Os originais do Samba
As miserable as airports are by 3:37 this had me positively boppin’ between terminals.
The lyrics are fun, poingnant and biting:
[quote]
keep on grinning
work the meat right off your bones
it will pay off
happiness is what you want, isn’t it?
far out!
this song
isn’t what you’re hearing
all night long
did you ever
think the voices might be wrong
then you wonder
what’s the matter with your weight
you are no more
getting taller every day
Like Children
Like Children
They are free to be up or down
free to be sad
until we tell them not to cry
Dance to country and eastern music
Feel the sweet balance of life!
Cry all night![/quote]
And I find the album artwork very moving in a simple direct way. And sooooooo 1974.
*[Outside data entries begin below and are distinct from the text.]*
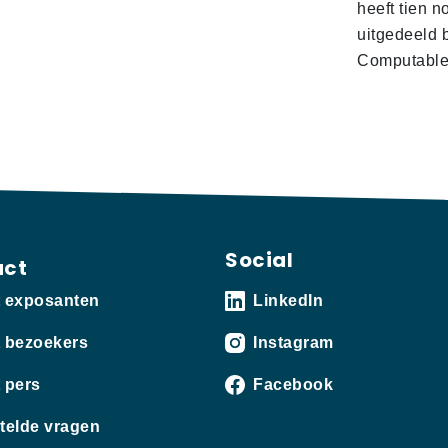
heeft tien n
uitgedeeld 
Computabl
Social
act
t exposanten
LinkedIn
 bezoekers
Instagram
 pers
Facebook
telde vragen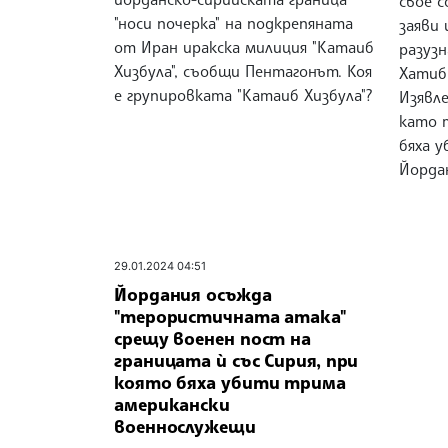
свое с
"носи почерка" на подкрепяната
заяви
от Иран иракска милиция "Катаиб
разуз
Хизбула", съобщи Пентагонът. Коя
Хатиб
е групировката "Катаиб Хизбула"?
Изявл
като 
бяха у
Йорда
29.01.2024 04:51
Йордания осъжда
"терористичната атака"
срещу военен пост на
границата ѝ със Сирия, при
която бяха убити трима
американски
военнослужещи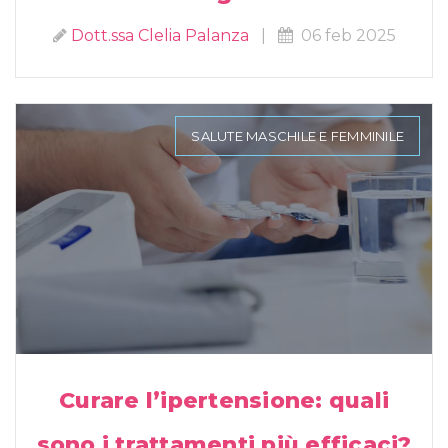
Dott.ssa Clelia Palanza
|
06 feb 2025
SALUTE MASCHILE E FEMMINILE
Curare l’ipertensione: quali
sono i trattamenti più efficaci?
Beaufort North Carolina Piedmont Blues Veteran, Richard "Big Boy "Henry sings Mr. President aka a letter to Ronald Reagan.
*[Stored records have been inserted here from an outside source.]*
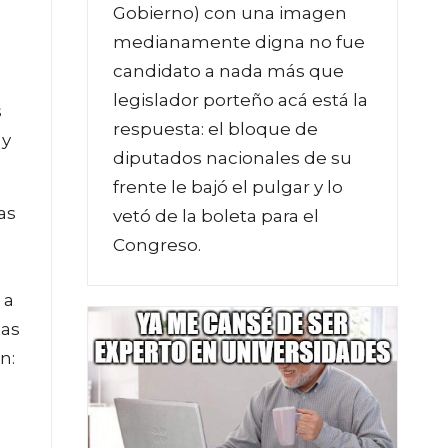
Gobierno) con una imagen
medianamente digna no fue
candidato a nada más que
legislador porteño acá está la
s
respuesta: el bloque de
 y
diputados nacionales de su
frente le bajó el pulgar y lo
as
vetó de la boleta para el
Congreso.
 a
tas
n: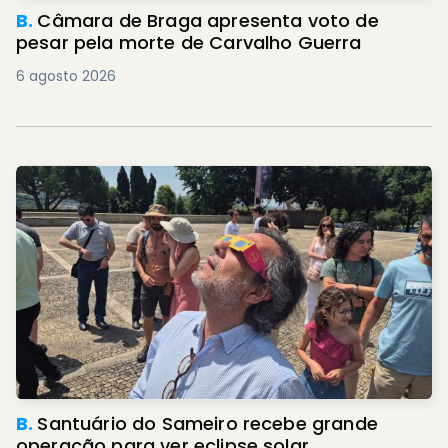
B.
Câmara de Braga apresenta voto de
pesar pela morte de Carvalho Guerra
6 agosto 2026
B.
Santuário do Sameiro recebe grande
operação para ver eclipse solar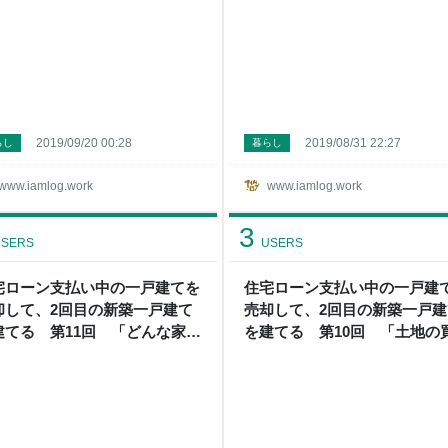
2019/09/20 00:28
2019/08/31 22:27
らし
暮らし
www.iamlog.work
www.iamlog.work
3
SERS
USERS
宅ローン支払い中の一戸建てを
住宅ローン支払い中の一戸建
却して、2回目の新築一戸建て
売却して、2回目の新築一戸建
建てる 第11回 「どんな家を
を建てる 第10回 「土地の
てるか 平屋がいい」 - アイム
証明書を出した」 - アイムロ
グ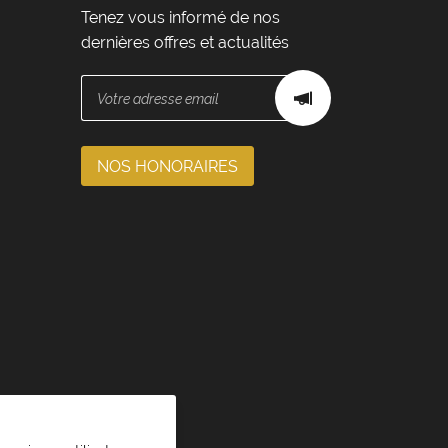
Tenez vous informé de nos
dernières offres et actualités
NOS HONORAIRES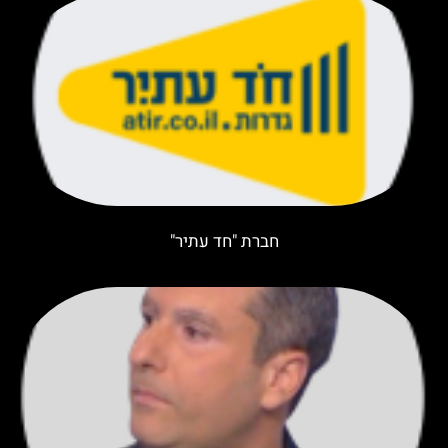
חברת "חד עתיר"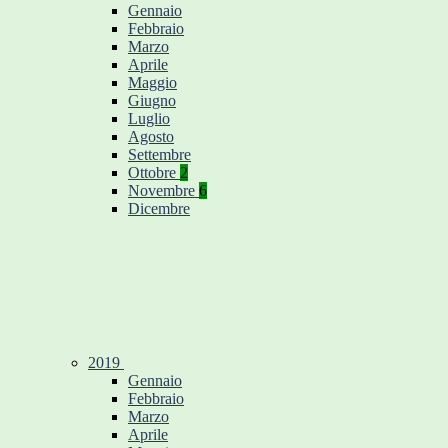
Gennaio
Febbraio
Marzo
Aprile
Maggio
Giugno
Luglio
Agosto
Settembre
Ottobre
2
Novembre
6
Dicembre
2019
Gennaio
Febbraio
Marzo
Aprile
Awesome! On the subject of funk soul sisters, I loved hearing Minnie Riperton’s Les Fleurs in Us.
OMG that makes me feel old when I realize that I was 11 years old when I first got my hands on It Takes a Nation of Millions to Hold Us Back. (And 11 years old when that Fight the Power came out not long afterward - I got it on cassette the day it came out.)
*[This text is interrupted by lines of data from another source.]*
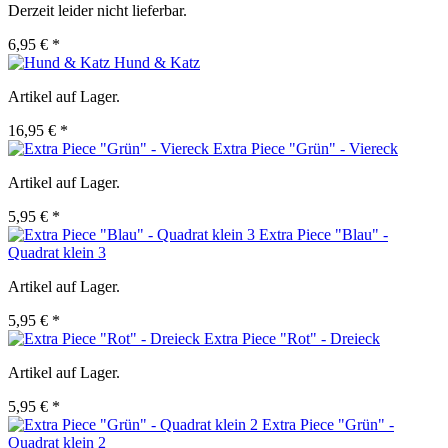
Derzeit leider nicht lieferbar.
6,95 € *
Hund & Katz
Artikel auf Lager.
16,95 € *
Extra Piece "Grün" - Viereck
Artikel auf Lager.
5,95 € *
Extra Piece "Blau" -
Quadrat klein 3
Artikel auf Lager.
5,95 € *
Extra Piece "Rot" - Dreieck
Artikel auf Lager.
5,95 € *
Extra Piece "Grün" -
Quadrat klein 2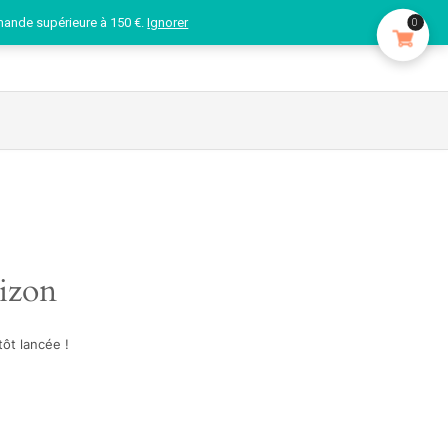
mande supérieure à 150 €.
Ignorer
0
rizon
ôt lancée !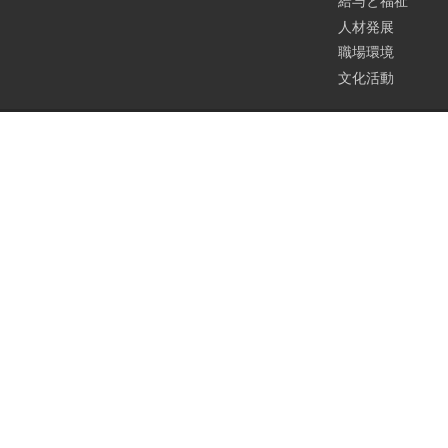
給与と福祉
人材発展
職場環境
文化活動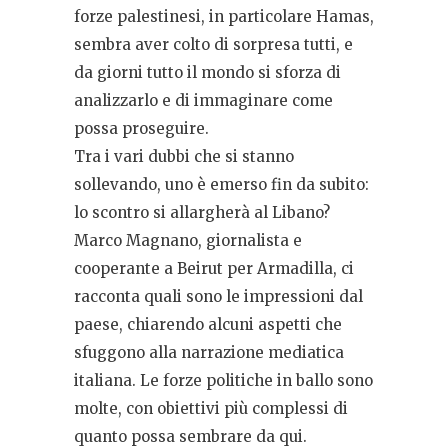
forze palestinesi, in particolare Hamas,
sembra aver colto di sorpresa tutti, e
da giorni tutto il mondo si sforza di
analizzarlo e di immaginare come
possa proseguire.
Tra i vari dubbi che si stanno
sollevando, uno è emerso fin da subito:
lo scontro si allargherà al Libano?
Marco Magnano, giornalista e
cooperante a Beirut per Armadilla, ci
racconta quali sono le impressioni dal
paese, chiarendo alcuni aspetti che
sfuggono alla narrazione mediatica
italiana. Le forze politiche in ballo sono
molte, con obiettivi più complessi di
quanto possa sembrare da qui.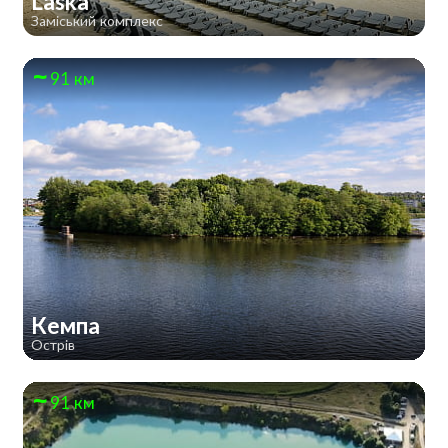
Laska
Заміський комплекс
91 км
Кемпа
Острів
91 км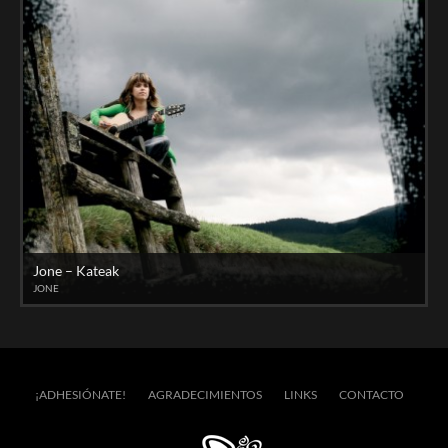
Jone – Kateak
JONE
¡ADHESIÓNATE!
AGRADECIMIENTOS
LINKS
CONTACTO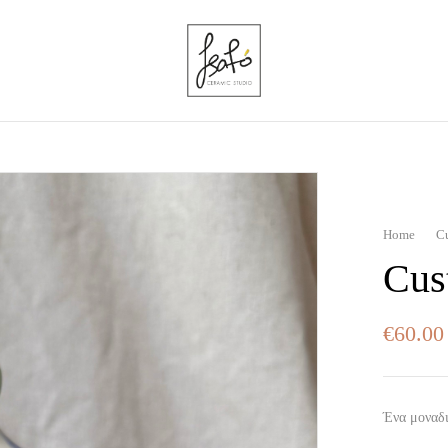
Home
C
Cus
€
60.00
Ένα μοναδι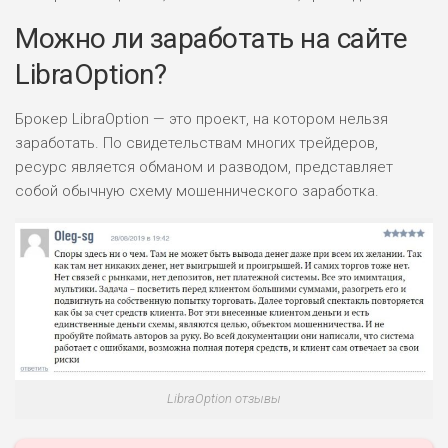
ДОХОД: ВЫСОКИЙ
Можно ли заработать на сайте
ОБЗОР
БЮДЖЕТ: НИЗКИЙ
LibraOption?
ПОДОЙДЕТ
2
ВСЕМ
Брокер LibraOption — это проект, на котором нельзя
заработать. По свидетельствам многих трейдеров,
РИСКИ: НИЗКИЕ
ресурс является обманом и разводом, представляет
ДОХОД: НИЗКИЙ
ОБЗОР
собой обычную схему мошеннического заработка.
БЮДЖЕТ: НИЗКИЙ
ПОДОЙДЕТ
0
ВСЕМ
РИСКИ: НИЗКИЕ
ДОХОД: СРЕДНИЙ
ОБЗОР
БЮДЖЕТ: НИЗКИЙ
LibraOption отзывы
As a young white kid, so many of the words of PE went right over my head but the power behind them was so raw that it made me interested to learn more. Who is this Farrakhan guy? Who is this “X” they keep referring to? Why is Chuck D so angry? Don’t get me wrong - even at that age I wasn’t sheltered or ignorant to the racist power structures of America. I grew up in the SF Bay Area so there was plenty of progressive and multicultural influence to take in, but still it’s not like in school they sat us down and said, “ok kids, today we’re going to learn about the lynching of Nat Turner”.
PE was hugely influential to me and drove me deep into the rabbit hole of conscious rap.
I have to share this… So The Carpenters didn’t do Close To You first… they did it the best though.
This is umm well a song.
“Don’t let them take your daughter” JHC (or rather ʿĪsā ibn Maryam!)
My God.
I cringed audibly at the sound of that.
It was like a deeper voice warbling of Stevie Nicks.